Retour à Killybegs, ed. Le livre de poche, 8,70 euros, 336 pages.

Les Contemplées / Pauline Hillier

Le récit du séjour de l’autrice dans la prison pour femmes de Tunis.

Inspiré par ce que l’autrice a traversé, « Les Contemplées » est un récit autobiographique de Pauline Hillier dans lequel elle raconte sa détention à La Manouba, la prison pour femmes de Tunis. L’autrice y est envoyée suite à son arrestation lors d’une manifestation. Elle relate les conditions de détention et dresse des portraits marquants de ses codétenues qui pour beaucoup sont victimes à l’origine d’une violence patriarcale. Des portraits de femmes qui questionnent le sens d’une justice bafouée. De nombreux passages du récit retranscrivent la solidarité qui se crée entre ses femmes derrière les barreaux. « Les Contemplées » est un texte poignant qui donne à voir des femmes qui luttent, victimes d’erreurs judiciaires. Un livre marquant sur l’injustice qui oscille entre fiction et autobiographie.
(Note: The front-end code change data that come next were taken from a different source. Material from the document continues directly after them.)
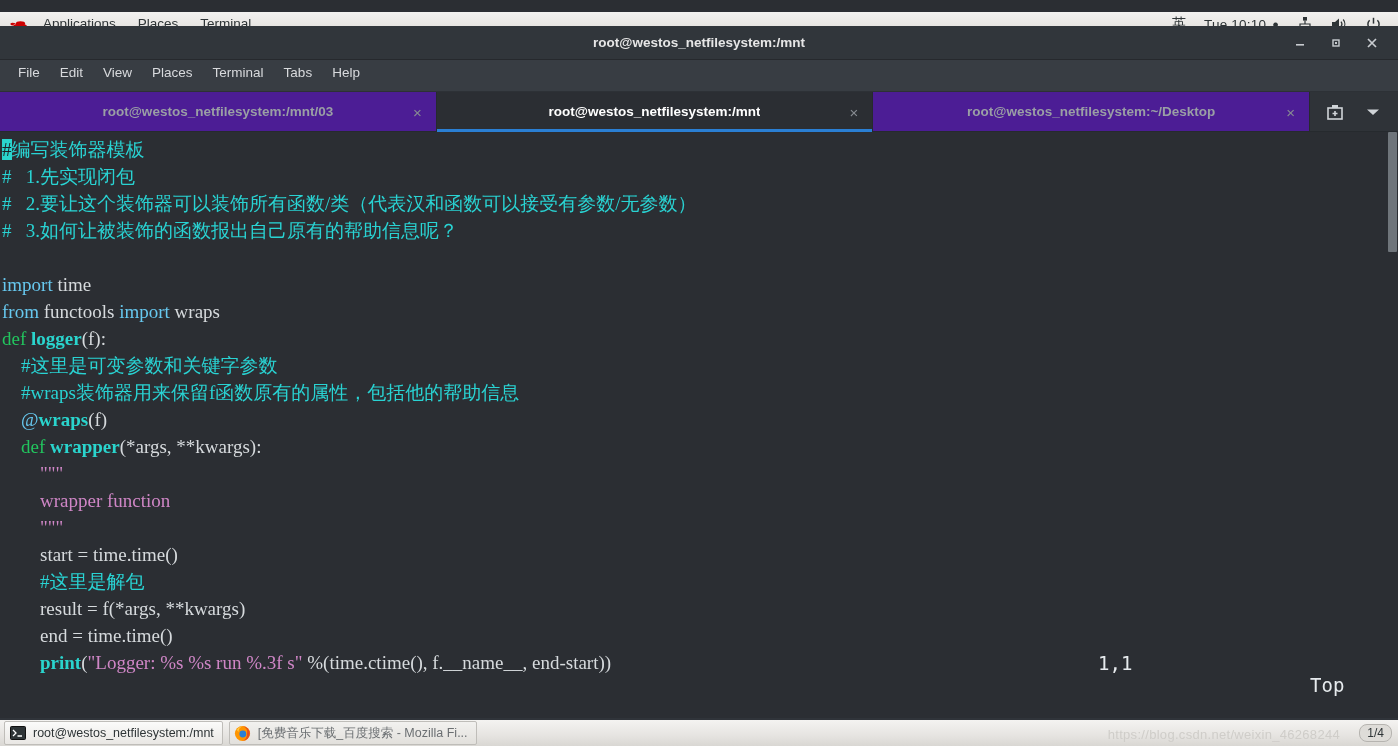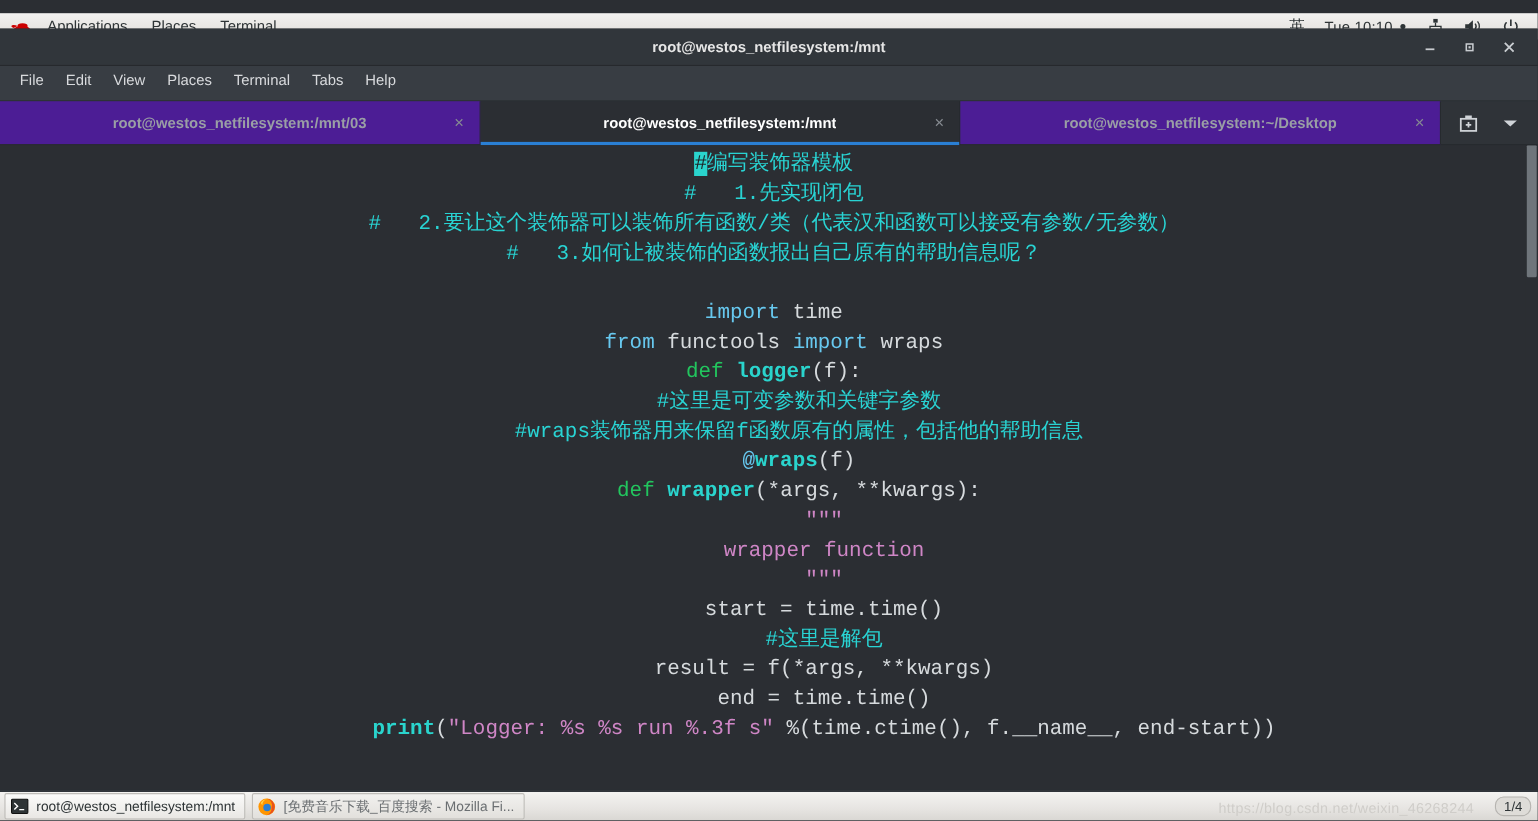--- a/index.html
+++ b/index.html
@@ -82,25 +82,24 @@
   .tabtools { display: flex; align-items: center; background: #2f3338; padding: 0 6px; }
   .tabtools .tool { width: 38px; height: 40px; display: flex; align-items: center; justify-content: center; color: #d0d4d8; }
 
   
   .term {
     position: relative;
     height: 586px; background: #2b2e33; overflow: hidden;
     padding: 4px 0 0 0;
   }
   .term-inner {
-    font-family: Liberation Mono, monospace;
+    font-family: Liberation Serif, serif;
     font-size: 19px; line-height: 27px;
     white-space: pre; color: #d6dadd;
-    padding-left: 9px;
-    text-align: center;
+    padding-left: 2px;
   }
   .term-scroll {
     position: absolute; right: 0; top: 0; width: 11px; height: 100%;
     background: #2b2e33;
   }
   .term-scroll .thumb {
     position: absolute; left: 1px; top: 0; width: 9px; height: 120px;
     background: #6f757b; border-radius: 1px;
   }
   .statusline {
@@ -253,20 +252,24 @@
         <div class="tool">
           <svg width="14" height="10" viewBox="0 0 14 10">
               <path d="M1 2.5 L7 8 L13 2.5 Z" fill="#d0d4d8"></path>
             </svg>
         </div>
       </div>
     </div>
 
     <div class="term">
       <div class="term-inner" id="term-lines"><div><span class="cursor">#</span><span class="c-comment">编写装饰器模板</span></div><div><span class="c-comment">#   1.先实现闭包</span></div><div><span class="c-comment">#   2.要让这个装饰器可以装饰所有函数/类（代表汉和函数可以接受有参数/无参数）</span></div><div><span class="c-comment">#   3.如何让被装饰的函数报出自己原有的帮助信息呢？</span></div><div>&nbsp;</div><div><span class="c-kw">import</span><span class="c-plain"> time</span></div><div><span class="c-kw">from</span><span class="c-plain"> functools </span><span class="c-kw">import</span><span class="c-plain"> wraps</span></div><div><span class="c-def">def </span><span class="c-fn">logger</span><span class="c-plain">(f):</span></div><div><span class="c-comment">    #这里是可变参数和关键字参数</span></div><div><span class="c-comment">    #wraps装饰器用来保留f函数原有的属性，包括他的帮助信息</span></div><div><span class="c-kw">    @</span><span class="c-fn">wraps</span><span class="c-plain">(f)</span></div><div><span class="c-def">    def </span><span class="c-fn">wrapper</span><span class="c-plain">(*args, **kwargs):</span></div><div><span class="c-str">        """</span></div><div><span class="c-str">        wrapper function</span></div><div><span class="c-str">        """</span></div><div><span class="c-plain">        start = time.time()</span></div><div><span class="c-comment">        #这里是解包</span></div><div><span class="c-plain">        result = f(*args, **kwargs)</span></div><div><span class="c-plain">        end = time.time()</span></div><div><span class="c-plain">        </span><span class="c-fn">print</span><span class="c-plain">(</span><span class="c-str">"Logger: %s %s run %.3f s"</span><span class="c-plain"> %(time.ctime(), f.__name__, end-start))</span></div></div>
+      <div class="statusline">
+        <span class="col">1,1</span>
+        <span class="pos">Top</span>
+      </div>
       <div class="term-scroll">
         <div class="thumb"></div>
       </div>
     </div>
   </div>
 
   <div class="taskbar">
     <div class="task-item">
       <span class="task-ico">
         <svg width="16" height="14" viewBox="0 0 16 14">

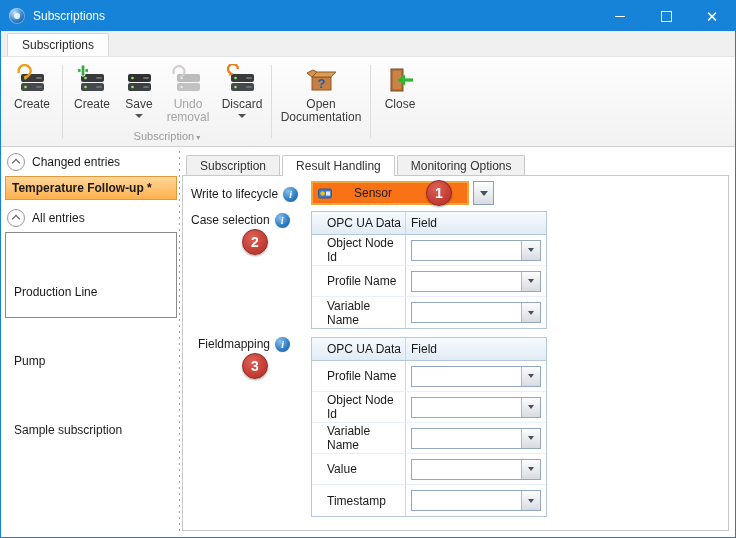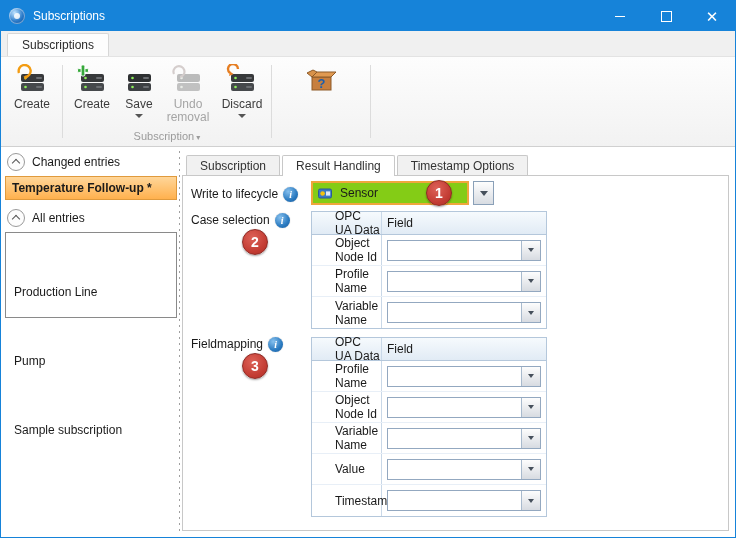--- a/index.html
+++ b/index.html
@@ -55,30 +55,30 @@
   .main{flex:1;display:flex;flex-direction:column;padding-top:2px;min-width:0;}
   .mtabs{display:flex;padding-left:4px;height:22px;flex:none;align-items:flex-end;}
   .mtab{padding:3px 13px;background:#f1f1f1;border:1px solid #c8c8c8;border-bottom:none;margin-right:2px;border-radius:2px 2px 0 0;color:#333;position:relative;top:1px;}
   .mtab.active{background:#fff;top:1px;z-index:3;}
   .tabpage{flex:1;border:1px solid #c8c8c8;background:#fff;position:relative;margin:0 2px 2px 0;z-index:1;}
 
   
   .flabel{position:absolute;display:flex;gap:5px;align-items:center;height:16px;}
   .info-icon{width:15px;height:15px;border-radius:50%;background:radial-gradient(circle at 35% 30%,#86c0ee,#2a7ac0 60%,#1a5b9d);color:#fff;font:italic bold 10px "Liberation Serif",serif;display:flex;align-items:center;justify-content:center;flex:none;box-shadow:0 0 1px rgba(0,0,0,.4);}
   .lifecycle-wrap{position:absolute;left:128px;top:5px;display:flex;align-items:stretch;}
-  .combo-highlight{width:158px;height:24px;border:2px solid #f0a63c;background:#84cc16;display:flex;align-items:center;gap:8px;padding:0 5px;box-sizing:border-box;}
+  .combo-highlight{width:158px;height:24px;border:2px solid #f0a63c;background:#f97316;display:flex;align-items:center;gap:22px;padding:0 5px;box-sizing:border-box;}
   .combo-btn{width:21px;height:24px;margin-left:4px;border:1px solid #8aa0b8;background:linear-gradient(#fefefe,#d8dce2);display:flex;align-items:center;justify-content:center;box-sizing:border-box;}
   .tri{width:0;height:0;border-left:4px solid transparent;border-right:4px solid transparent;border-top:5px solid #46505c;}
   .tri.small{border-left-width:3.5px;border-right-width:3.5px;border-top-width:4.5px;}
 
   .badge{position:absolute;width:26px;height:26px;border-radius:50%;background:radial-gradient(circle at 40% 32%,#dd6258,#c23b32 65%,#a93028);border:1px solid #8e2a24;color:#fff;font-weight:bold;font-size:14px;display:flex;align-items:center;justify-content:center;box-shadow:0 1px 2px rgba(0,0,0,.35);z-index:6;box-sizing:border-box;}
 
   .datatable{position:absolute;left:128px;width:236px;border:1px solid #b4c7db;background:#fff;box-sizing:border-box;}
   .dt-header{display:flex;background:linear-gradient(#f6fafd,#e1ebf5);border-bottom:1px solid #b4c7db;height:23px;align-items:center;box-sizing:border-box;}
-  .dt-c1{width:70px;flex:none;padding-left:23px;box-sizing:border-box;align-self:stretch;display:flex;align-items:center;border-right:1px solid #c9d8e8;}
+  .dt-c1{width:94px;flex:none;padding-left:15px;box-sizing:border-box;align-self:stretch;display:flex;align-items:center;border-right:1px solid #c9d8e8;}
   .dt-c2{flex:1;display:flex;align-items:center;padding:0 5px;min-width:0;}
   .dt-row{display:flex;height:31px;align-items:stretch;border-bottom:1px solid #e8eff7;box-sizing:border-box;}
   .dt-row:last-child{border-bottom:none;}
   .combo{flex:1;height:21px;border:1px solid #93a8c0;background:#fff;display:flex;align-items:stretch;box-sizing:border-box;}
   .combo .spacer{flex:1;}
   .combo .cbtn{width:18px;border-left:1px solid #a8bacd;background:linear-gradient(#fdfdfd,#d7dbe1);display:flex;align-items:center;justify-content:center;flex:none;}
 </style>
 </head>
 <body>
 
@@ -186,28 +186,41 @@
 
     <div class="rgroup">
       <div class="rbuttons">
         <div class="rbtn w92">
           <svg class="ricon" viewBox="0 0 32 32">
             <rect x="7" y="13" width="19" height="13" fill="#c77f3f" stroke="#8d5a28" stroke-width="1"></rect>
             <polygon points="7,13 12,8 31,8 26,13" fill="#e09a52" stroke="#8d5a28" stroke-width="1"></polygon>
             <polygon points="7,13 2,9 8,6 12,8" fill="#d8924a" stroke="#8d5a28" stroke-width="1"></polygon>
             <text x="16.5" y="24" font-size="13" font-weight="bold" fill="#1b5fae" text-anchor="middle" font-family="Liberation Sans, sans-serif">?</text>
           </svg>
+          <span>Open Documentation</span>
         </div>
       </div>
       <div class="rlabel"></div>
     </div>
 
     <div class="rsep"></div>
 
     <div class="rgroup">
+      <div class="rbuttons">
+        <div class="rbtn w52">
+          <svg class="ricon" viewBox="0 0 32 32">
+            <rect x="7" y="5" width="12" height="22" fill="#b5713a" stroke="#7d4a1f" stroke-width="1"></rect>
+            <rect x="9" y="7" width="8" height="18" fill="#c98347"></rect>
+            <circle cx="16.5" cy="16.5" r="1.1" fill="#5a3313"></circle>
+            <path d="M29 16 H17" stroke="#2eb82e" stroke-width="3.2"></path>
+            <path d="M21 10.5 L13.5 16 L21 21.5 z" fill="#2eb82e"></path>
+          </svg>
+          <span>Close</span>
+        </div>
+      </div>
       <div class="rlabel"></div>
     </div>
 
   </div>
 
   <div class="client">
 
     <div class="sidebar">
       <div class="side-header">
         <span class="collapse-circle">
@@ -229,21 +242,21 @@
         <div class="list-item">Sample subscription</div>
       </div>
     </div>
 
     <div class="splitter"></div>
 
     <div class="main">
       <div class="mtabs">
         <div class="mtab">Subscription</div>
         <div class="mtab active">Result Handling</div>
-        <div class="mtab">Timestamp Options</div>
+        <div class="mtab">Monitoring Options</div>
       </div>
 
       <div class="tabpage">
 
         <div class="flabel" style="left:8px;top:10px;">
           <span>Write to lifecycle</span>
           <span class="info-icon">i</span>
         </div>
         <div class="lifecycle-wrap">
           <div class="combo-highlight">
@@ -299,21 +312,21 @@
                 <div class="combo">
                   <span class="spacer"></span>
                   <span class="cbtn">
                     <span class="tri small"></span>
                   </span>
                 </div>
               </div>
           </div>
         </div>
 
-        <div class="flabel" style="left:8px;top:160px;">
+        <div class="flabel" style="left:15px;top:160px;">
           <span>Fieldmapping</span>
           <span class="info-icon">i</span>
         </div>
         <div class="badge" style="left:59px;top:177px;">3</div>
 
         <div class="datatable" style="top:161px;">
           <div class="dt-header">
             <div class="dt-c1">OPC UA Data</div>
             <div class="dt-c2">Field</div>
           </div>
Les Contemplées, ed. La Manufacture de livres, 18,90 euros, 179 pages.

Jeannette et le crocodile / Séverine Chevalier

Un roman noir émouvant et très bien écrit.

Pascal vit avec sa sœur Blandine dans une maison reculée, non loin d’un petit ruisseau. Jeannette la fille de Blandine vit aussi avec eux, du haut de ses dix ans au début du roman. Le lecteur va la voir grandir au fil de l’histoire. Elle grandit avec un monde d’adulte qu’elle a parfois du mal à comprendre. Jeannette au début de ce récit s’apprête à se rendre au zoo de Vannes pour aller observer un crocodile qui a été récupéré dans les égouts près du Pont-Neuf. La jeune fille admire l’animal qu’elle attend de croiser depuis ses six ans. Malheureusement les vies amochées des adultes et de son entourage télescopent ce rêve d’enfant et les choses vont être plus compliqué que prévu. Blandine sa mère tente de se dépêtrer de son addiction à l’alcool tandis que Pascal son oncle tente de faire avec ses différences qui le marginalisent aux yeux des autres. Séverine Chevalier saisie des instants de vie dans ce récit plein d’humanité et on est touchés par ces personnages. « Jeannette et le crocodile » c’est l’histoire d’une enfant qui fait face à la dureté du quotidien et à la violence des adultes. Un très beau bouquin, poignant.

Jeannette et le crocodile, ed. La manufacture de livres, 16,90 euros, 176 pages.